Profile: rnesser

Personal background
Located in San Diego but shortly moving to Portland, Oregon, I'm a security software consultant for a top 5 software firm, where I've consulted, demonstrated, & implemented security products for auto industry, government, healthcare, & banking customers throughout the US.

Past work includes sys admin, military intelligence, and aircraft maintenance.

My hobbies are devouring materials on information security, IT, & history (esp. intelligence & military); homebrewing (admittedly 3 yrs absentee :( ); spending time with my 2 toddler girls; and "pissing off the clergy", or at least their followers.

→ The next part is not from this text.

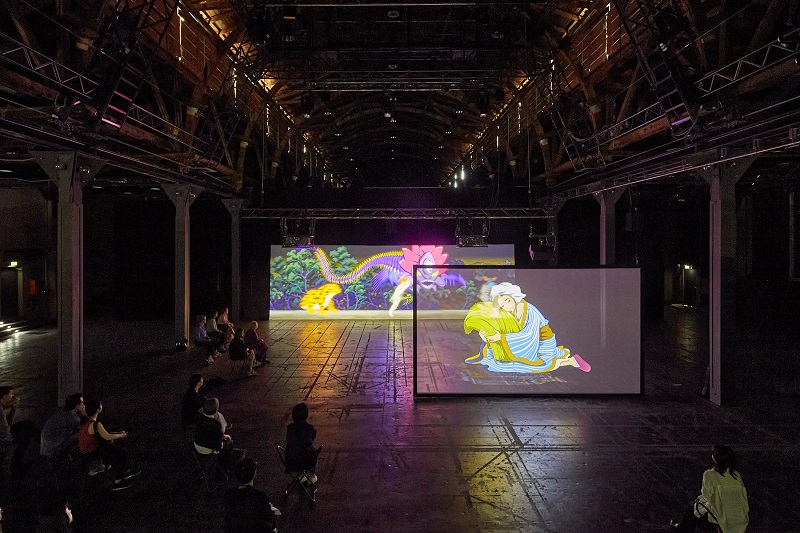
This screenshot has width=800, height=533. I want to click on column, so click(x=69, y=346), click(x=178, y=288), click(x=236, y=274), click(x=718, y=343), click(x=604, y=242).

Thoughts about SETI and SETI@home
Answer to Q1: as soon as I heard of it a couple years ago
" Q2: success would mean the most profound discovery in human history
" Q3: in line with the "if not it'd be an awful waste of space" theory, there has to be. There just can't not be other life out there. Even statistically it's almost a truism.

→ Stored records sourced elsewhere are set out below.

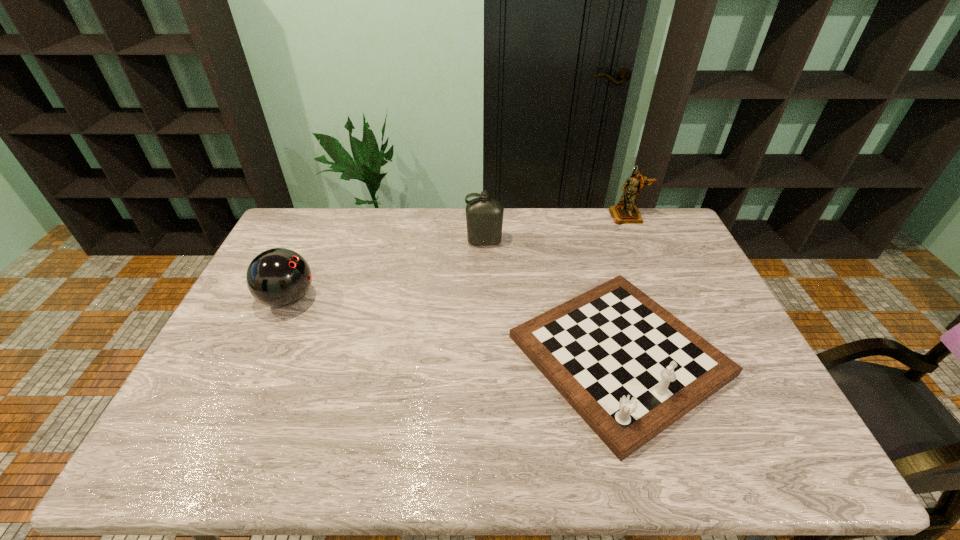
What are the coordinates of `figurine that is at the far edge` in the screenshot? It's located at (625, 212).

Locate an element on the screen. The height and width of the screenshot is (540, 960). bottle located in the far edge section of the desktop is located at coordinates (484, 217).

Locate an element on the screen. The width and height of the screenshot is (960, 540). object that is at the near edge is located at coordinates click(630, 369).

Identify the location of object that is at the left edge. This screenshot has width=960, height=540. (278, 277).

The image size is (960, 540). I want to click on figurine that is at the right edge, so click(625, 212).

The height and width of the screenshot is (540, 960). I want to click on gameboard positioned at the right edge, so click(630, 369).

Locate an element on the screen. This screenshot has width=960, height=540. object at the far right corner is located at coordinates (625, 212).

Locate an element on the screen. The image size is (960, 540). object at the near right corner is located at coordinates (630, 369).

Locate an element on the screen. This screenshot has height=540, width=960. vacant region at the far edge of the desktop is located at coordinates (573, 207).

The height and width of the screenshot is (540, 960). Identify the location of free space at the left edge. (263, 310).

Will we discover them (if we haven't already)? Probably. Eventually. In my lifetime? Don't think so.
Yes, we should do everything we possibly can without bankrupting any societies to find ET life.

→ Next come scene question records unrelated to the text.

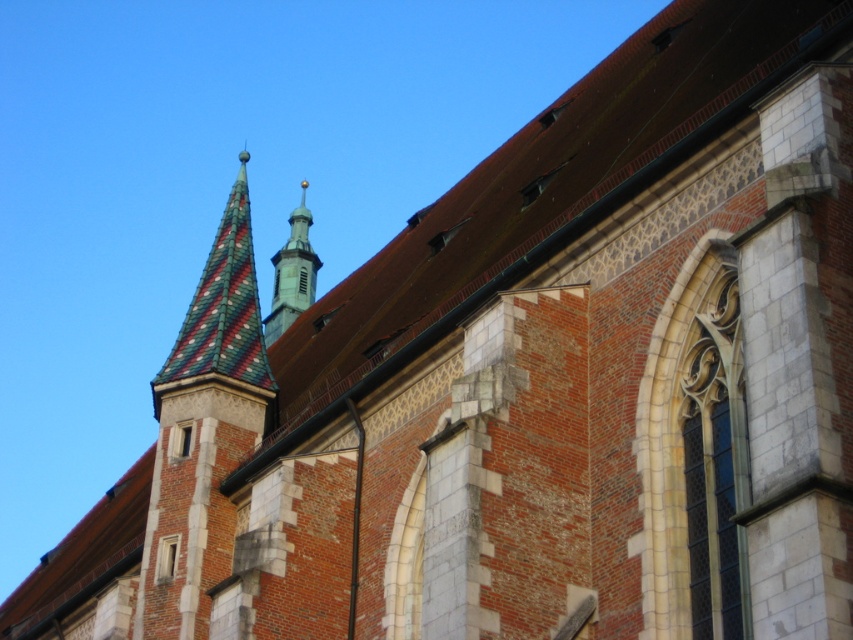
Can you confirm if multicolored tiled spire at upper left is smaller than smooth gold spire at center?

Correct, multicolored tiled spire at upper left occupies less space than smooth gold spire at center.

Which is more to the right, multicolored tiled spire at upper left or smooth gold spire at center?

Positioned to the right is multicolored tiled spire at upper left.

Between point (244, 193) and point (279, 324), which one is positioned in front?

Point (244, 193) is in front.

Find the location of a particular element. The image size is (853, 640). multicolored tiled spire at upper left is located at coordinates (202, 432).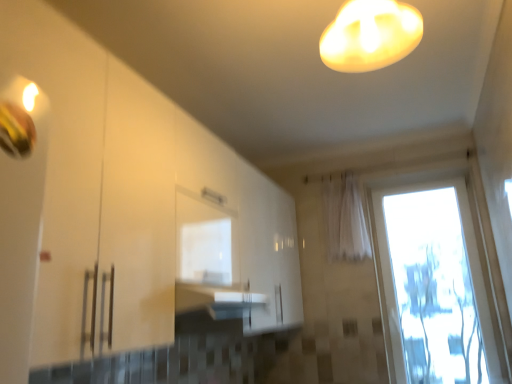
The width and height of the screenshot is (512, 384). Find the location of `free point above transparent glass door at right (from a real-world perspective)`. free point above transparent glass door at right (from a real-world perspective) is located at coordinates (416, 177).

The benefits & dangers are obvious: depends on (1) the ET & (2) how the average human lemming reacts. Is the ET bent on 'clearing the way for an intergalactic freeway' (support Towel Day!!!), or is it peaceful? From our side, 'a person is smart but people are stupid' is an appropriate starting point. The biggest danger is all the Jesus freaks going ballistic with an intergalactic crusade based on some BS reasoning (or lack thereof) that since ET's not mentioned in the Bible it must therefore be an agent of the Devil (capitalized purely for incendiary effect ;> ). After all, more human blood has been spilled in the name of religion than anything else.